In these prints, we punctually find immediate confirmation, not unexpectedly in my opinion, that Giovanni Greppi¹s graphic and pictorial workshop is no inert theatre of repetition. Not that it would be improper for him to rest, comfortably but tediously - even if it is true that he does not belong to the category of prophets of novelty permanently on duty - on the laurels of the linguistic features so far acquired, which may, perhaps, be useful for practical market reasons, but certainly are of no help for the fundamental purpose of a progressive refinement of expression, aiming not at his virtue as an engraver in the canonical sense, but rather at the semantic and poetic functionality of his graphic and pictorial language.

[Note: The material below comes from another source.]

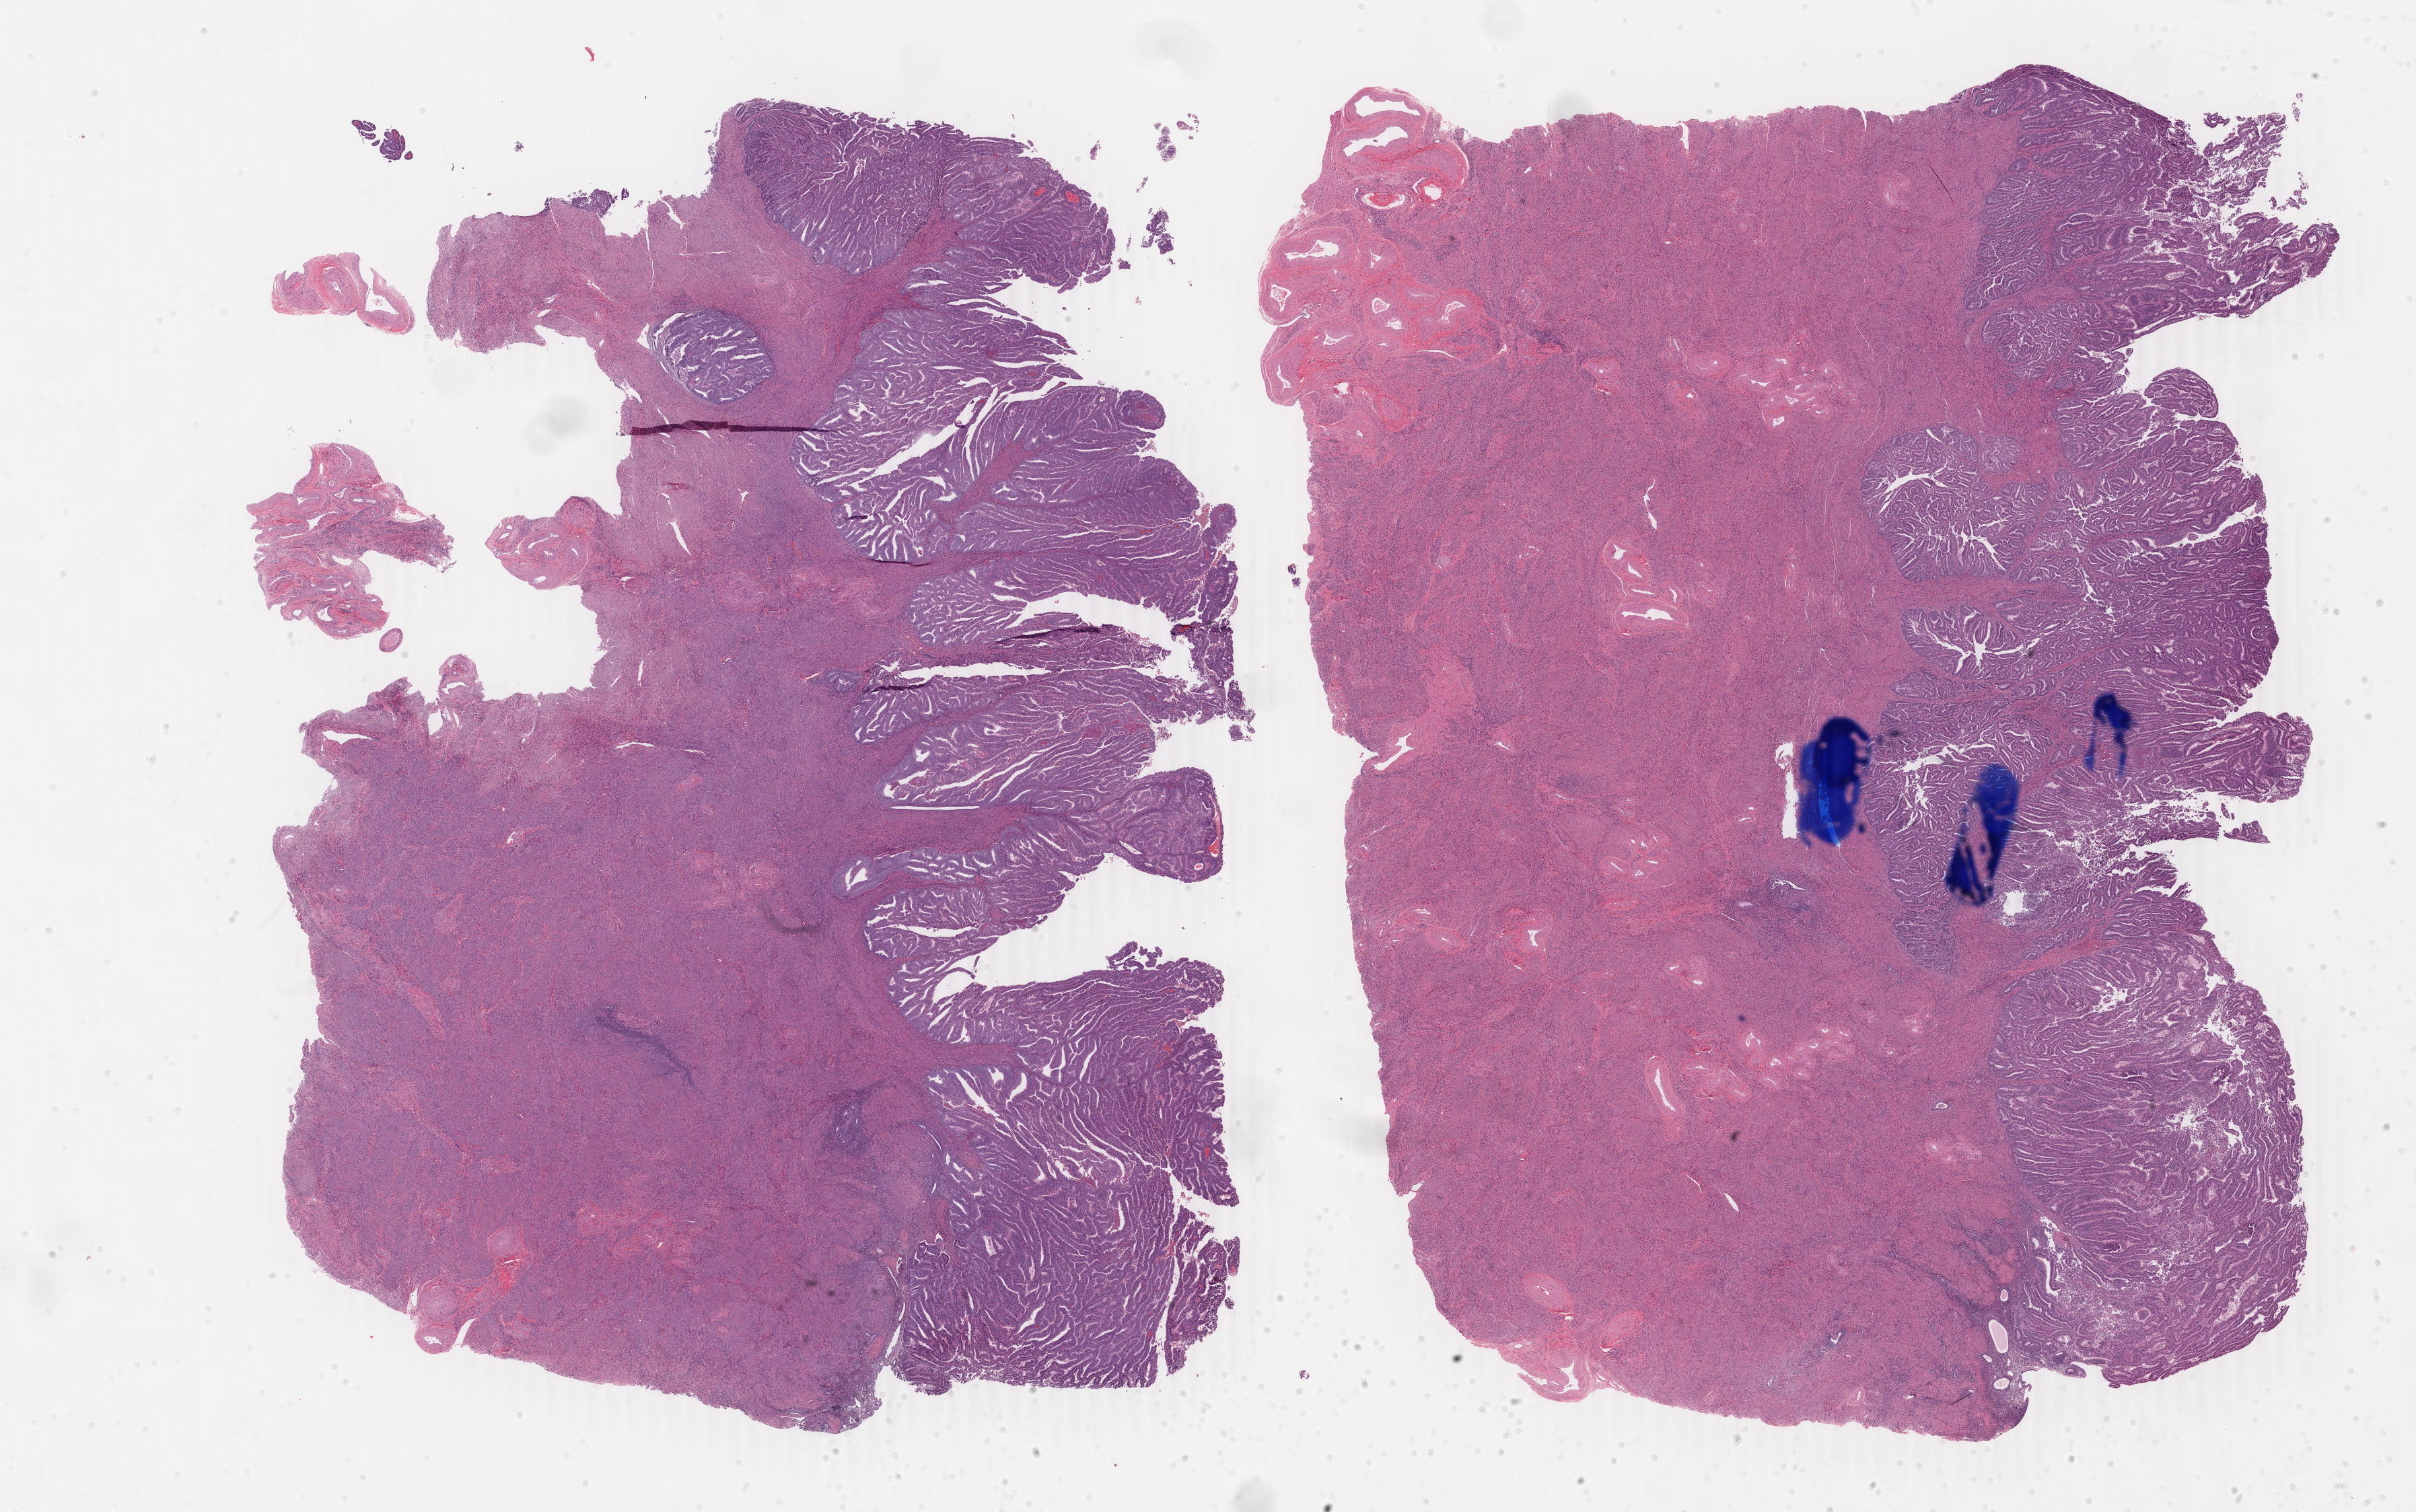
Digitized Hematoxylin and eosin (H&E) stained tissue section (whole slide), whole scanned area (about 28.6 x 17.9 mm, from a 40x scan) shown as a low-resolution overview; formalin-fixed paraffin-embedded (FFPE) diagnostic section; uterus, primary tumour sample. Patient: female, age at initial diagnosis 57 years. Histologic grade: G2 (moderately differentiated).
FIGO stage: IB. Lymph nodes positive (case pathology): 0 of 48 examined. Histologic diagnosis: Endometrioid adenocarcinoma, NOS.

(...) Engraving on different plates proves to be the most suitable means for the formal rendering of the sense of continual change in the state of the elements of nature , which is one of the central themes of Greppi¹s research; and on the cultural level, in these plates of the Pietà, the parallel concept of the simultaneous interaction of the flow of various images that strike us and permeate us, giving rise to a similar flow, up from the depths, of images that have settled in our personal and collective memory. Our life is immersed in an iconosphere that annuls the distinction between the private and the public, and, in another way, between the real and the virtual. Our lavish daily meal of heterogeneous, contradictory images paradoxically reduces information and the semantics of messages, neutralising our sensitivity to their contents. Giovanni Greppi has reacted to the daily flow of undifferentiated images with the tools of his engraving art, choosing to restore sense and meaning, or in other words, an internal duration, to a sequence of emblematic images borrowed from the boundless repertoire of news, and analogically associated in the alchemy of the plate with other images, specifically recalled by the artist's memory and by the private depths of man; his aim is always to recover, by means of a critical reflection on human conditions in the present civilisation of globalisation, a way of communicating which will restore meaning and significance, and a sense of historical and existential poetic truth, to the everyday events of abuse of power and suffering, fanatical folly and lucid arrogance, that the world presents to our eyes in a sort of uninterrupted fiction, perpetrated at the expense of real men, women and children, who are a part of us, as we are of them.
(...) The dates which provide the titles for the single works refer to the day on which each work was completed, but it is as if they contained a message in code. The artist recognises that the viewer is free to associate with the date significant events, those that can be recognised in the eloquent elements of the visual wealth of the plate, and the others that can be deduced or understood, thanks to chance signals, from the context, to which Giovanni Greppi has entrusted his own narrative plot (cries, shocks, illuminations, turmoil of the heart, melancholic reflections, hopes, warnings, anger), based on certain roots of feelings, of time and of life, knowing that these are pedals that everyone can use to start off on his own personal course of knowledge.